Partager la publication "Pour réimplanter les abeilles en ville, ils créent une ruche dont le miel ne sera jamais récolté"
“Au début, on s’était juste dit qu’on voulait concevoir le design de la ruche de demain : cinq ans plus tard, nous avons décidé de la créer”. Ce qui n’était qu’un projet d’étude à l’Institut supérieur de design de Valenciennes pour Pascaline Logeais, Benjamin Puill et Marie Ségolène Clément est en passe de voir le jour. Et, potentiellement, de participer à sauver des essaims entiers d’abeilles du déclin.
Habeetation, c’est le nom de leur future start-up, a pour ambition de réimplanter les apoïdes en zone urbaine et de les aider à essaimer. Contrairement aux ruches classiques, aux formes carrées, celles de la start-up seront rondes comme des œufs, conçues en terre et sans traitement. Les trois anciens étudiants ont également prévu d’intégrer une trappe à la partie supérieure de ces ruches, afin de permettre aux apiculteurs de vérifier le comportement et la santé des abeilles qui les habiteront.
Des ruches installées en milieu urbain
Mais l’aspect innovant de ces ruches réside surtout dans le fait qu’elles ne seront jamais vidées de leur miel. “Actuellement, jusqu’à 50 % des colonies d’abeilles disparaissent chaque hiver – dans nos ruches, elles auront de quoi se nourrir pendant leurs périodes d’hibernation, sans le stress provoqué par les interventions humaines et les traitements“, explique Pascaline Logeais.
Ces ruches ont vocation à être essentiellement installées en milieu urbain, afin de les protéger des pesticides massivement utilisés en campagne, considérés comme “plus nocifs encore que la pollution”, rappelle Pascaline Logeais, qui précise que ces dernières doivent se trouver à plus de trois kilomètres d’un champ, d’une autoroute ou d’une antenne-relais. “Notre objectif ultime est bien sûr de les réinstaller en campagne“, ajoute-t-elle. À condition bien sûr d’une réduction drastique de l’utilisation massive de ces pesticides par les agriculteurs.
Pour l’heure, les trois amis s’attellent à finaliser leurs trois premiers prototypes avant la fin de l’été, afin de commencer à installer des ruches dès le printemps 2017. Pour ce faire, ils se sont “rapprochés d’artisans et d’ateliers locaux de réinsertion, afin de favoriser une fabrication responsable et ouverte sur le lien social”. Quant à leurs futurs clients, il s’agirait principalement de collectivités territoriales, d’entreprises ou d’associations, à qui les ruches seront louées à la saison (de façon reconductible) en échange de 1 500 à 2 000 euros.

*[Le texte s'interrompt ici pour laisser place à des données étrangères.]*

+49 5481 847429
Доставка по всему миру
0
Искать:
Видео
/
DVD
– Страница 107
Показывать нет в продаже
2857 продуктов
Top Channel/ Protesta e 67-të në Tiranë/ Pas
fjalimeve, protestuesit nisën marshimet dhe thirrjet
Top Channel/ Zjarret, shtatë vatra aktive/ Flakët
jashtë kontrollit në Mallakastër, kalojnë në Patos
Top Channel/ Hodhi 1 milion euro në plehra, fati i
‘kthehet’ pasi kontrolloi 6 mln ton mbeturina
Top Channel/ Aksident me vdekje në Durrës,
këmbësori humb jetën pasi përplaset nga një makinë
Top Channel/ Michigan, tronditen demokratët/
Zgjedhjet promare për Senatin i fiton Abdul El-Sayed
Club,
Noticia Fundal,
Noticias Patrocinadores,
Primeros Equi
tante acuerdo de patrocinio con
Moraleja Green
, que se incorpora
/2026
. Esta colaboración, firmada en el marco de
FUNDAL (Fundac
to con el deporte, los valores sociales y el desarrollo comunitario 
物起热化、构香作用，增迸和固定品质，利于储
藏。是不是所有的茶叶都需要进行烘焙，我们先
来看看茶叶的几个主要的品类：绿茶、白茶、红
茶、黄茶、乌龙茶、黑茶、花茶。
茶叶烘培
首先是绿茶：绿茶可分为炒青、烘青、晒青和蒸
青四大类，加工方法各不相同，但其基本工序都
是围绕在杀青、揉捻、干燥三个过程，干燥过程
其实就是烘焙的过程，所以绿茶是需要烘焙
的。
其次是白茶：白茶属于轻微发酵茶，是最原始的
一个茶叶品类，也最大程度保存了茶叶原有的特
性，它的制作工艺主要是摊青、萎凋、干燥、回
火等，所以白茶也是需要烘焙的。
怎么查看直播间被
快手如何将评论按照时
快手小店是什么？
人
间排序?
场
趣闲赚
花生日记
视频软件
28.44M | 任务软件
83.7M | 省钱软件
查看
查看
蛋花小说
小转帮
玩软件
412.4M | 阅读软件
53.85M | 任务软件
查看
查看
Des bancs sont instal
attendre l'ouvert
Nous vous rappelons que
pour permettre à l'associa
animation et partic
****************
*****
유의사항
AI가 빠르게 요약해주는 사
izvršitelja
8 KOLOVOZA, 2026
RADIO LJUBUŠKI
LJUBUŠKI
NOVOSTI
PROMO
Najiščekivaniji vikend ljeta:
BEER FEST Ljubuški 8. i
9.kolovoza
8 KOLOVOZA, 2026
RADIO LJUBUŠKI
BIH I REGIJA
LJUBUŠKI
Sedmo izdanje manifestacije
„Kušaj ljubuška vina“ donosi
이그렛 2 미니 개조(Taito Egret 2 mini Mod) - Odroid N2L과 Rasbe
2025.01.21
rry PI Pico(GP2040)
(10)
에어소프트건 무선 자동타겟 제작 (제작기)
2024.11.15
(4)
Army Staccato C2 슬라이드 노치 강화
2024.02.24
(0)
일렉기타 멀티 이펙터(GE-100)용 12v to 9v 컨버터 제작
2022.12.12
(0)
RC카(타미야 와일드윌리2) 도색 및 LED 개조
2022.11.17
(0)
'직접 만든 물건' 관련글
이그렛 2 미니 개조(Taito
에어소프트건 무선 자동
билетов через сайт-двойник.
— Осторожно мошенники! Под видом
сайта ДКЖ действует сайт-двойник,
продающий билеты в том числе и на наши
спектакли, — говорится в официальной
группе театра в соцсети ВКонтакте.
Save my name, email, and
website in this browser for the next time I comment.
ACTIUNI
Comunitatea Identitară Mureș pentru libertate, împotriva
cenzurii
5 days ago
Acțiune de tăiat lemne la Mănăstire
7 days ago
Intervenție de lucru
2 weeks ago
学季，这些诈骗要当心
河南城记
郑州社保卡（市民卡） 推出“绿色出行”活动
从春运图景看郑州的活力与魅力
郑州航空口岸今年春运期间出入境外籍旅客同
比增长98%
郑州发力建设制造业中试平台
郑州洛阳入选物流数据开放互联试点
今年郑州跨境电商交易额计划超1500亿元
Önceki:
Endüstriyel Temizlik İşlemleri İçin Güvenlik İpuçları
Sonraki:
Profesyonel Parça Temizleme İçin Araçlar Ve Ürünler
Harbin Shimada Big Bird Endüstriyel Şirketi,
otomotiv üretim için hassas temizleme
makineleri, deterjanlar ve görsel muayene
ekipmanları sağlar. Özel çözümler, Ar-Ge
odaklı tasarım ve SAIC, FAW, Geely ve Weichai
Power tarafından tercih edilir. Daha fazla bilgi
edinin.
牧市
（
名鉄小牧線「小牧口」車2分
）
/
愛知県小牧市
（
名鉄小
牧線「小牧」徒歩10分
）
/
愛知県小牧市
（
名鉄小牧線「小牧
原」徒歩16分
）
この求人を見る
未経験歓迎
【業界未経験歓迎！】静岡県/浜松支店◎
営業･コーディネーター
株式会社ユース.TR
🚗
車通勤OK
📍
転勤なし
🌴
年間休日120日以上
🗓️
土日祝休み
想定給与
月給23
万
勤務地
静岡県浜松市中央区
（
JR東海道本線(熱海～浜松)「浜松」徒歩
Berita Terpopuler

Revoir l’impact environnemental positivement
“Nous avons estimé que nous pouvions avoir une cinquantaine de ruches au bout de la troisième année”, précise Pascaline Logeais. Pour peupler les premières d’entre elles, qu’ils pensent installer à Marseille, Lille et Bordeaux, ils disposent dores et déjà d’essaims achetés ou obtenus gracieusement auprès d’apiculteurs.
Étant donné qu’à chaque printemps, un essaim se scinde en deux groupes d’abeilles qui se redéploient ailleurs, où héberger ces dernières ? Les créateurs d’Habeetation ont pensé à tout, afin d’attirer ces abeilles dissidentes dans des ruches similaires : “Nous comptons recréer naturellement leur habitat dans nos ruches en y diffusant des odeurs de miel ou de propolis”, détaille Pascaline Logeais. Le tout, en veillant à ne pas surpeupler un périmètre donné, afin de ne pas déséquilibrer les écosystèmes existants.
Et ce n’est pas tout. Les fondateurs d’Habeetation, pour l’heure encore occupés par leurs métiers respectifs, entendent aussi proposer des séminaires de sensibilisation à l’environnement. Y seront abordés la problématique du déclin des abeilles, mais aussi le tri des déchets, les produits ‘”do it yourself”… “Avec notre start-up, nous espérons inciter un maximum les citoyens à revoir leur impact environnemental positivement”, conclue Pascaline Logeais. Un concept et une vision pour lesquels Habeetation (dont le statut d’entreprise sera déposé d’ici 2017), vient de remporter le prix “coup de pouce” de l’Académie de l’entrepreneuriat social porté par Orange et le groupe Inseec et… l’incubateur La Ruche. Ça ne s’invente pas.